> [Цель задания] Сообщите, в скольких строках материала встречается слово «musicale». В ответе укажите только число.

> [Учебный материал]
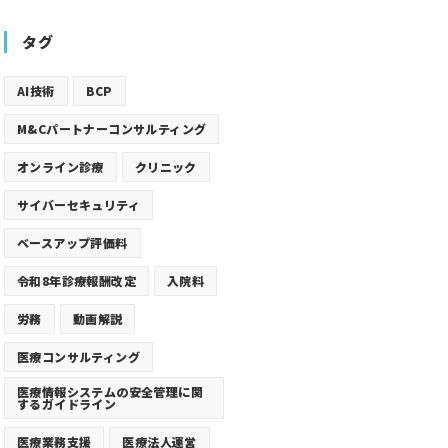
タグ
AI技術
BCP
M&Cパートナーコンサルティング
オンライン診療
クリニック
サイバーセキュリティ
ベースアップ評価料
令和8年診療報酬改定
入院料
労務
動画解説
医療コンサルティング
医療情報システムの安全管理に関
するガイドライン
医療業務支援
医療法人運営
* * *
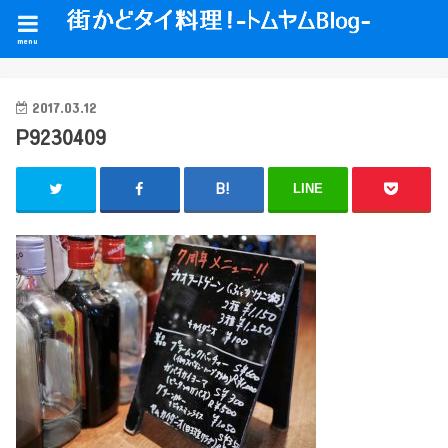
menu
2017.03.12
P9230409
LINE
==
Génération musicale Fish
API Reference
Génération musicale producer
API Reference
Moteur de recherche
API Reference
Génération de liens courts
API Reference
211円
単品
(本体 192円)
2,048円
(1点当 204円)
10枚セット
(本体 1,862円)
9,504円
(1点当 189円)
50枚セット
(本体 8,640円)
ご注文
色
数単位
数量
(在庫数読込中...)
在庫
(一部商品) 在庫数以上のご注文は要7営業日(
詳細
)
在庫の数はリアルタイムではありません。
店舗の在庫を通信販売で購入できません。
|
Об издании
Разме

> [Результат задания] 2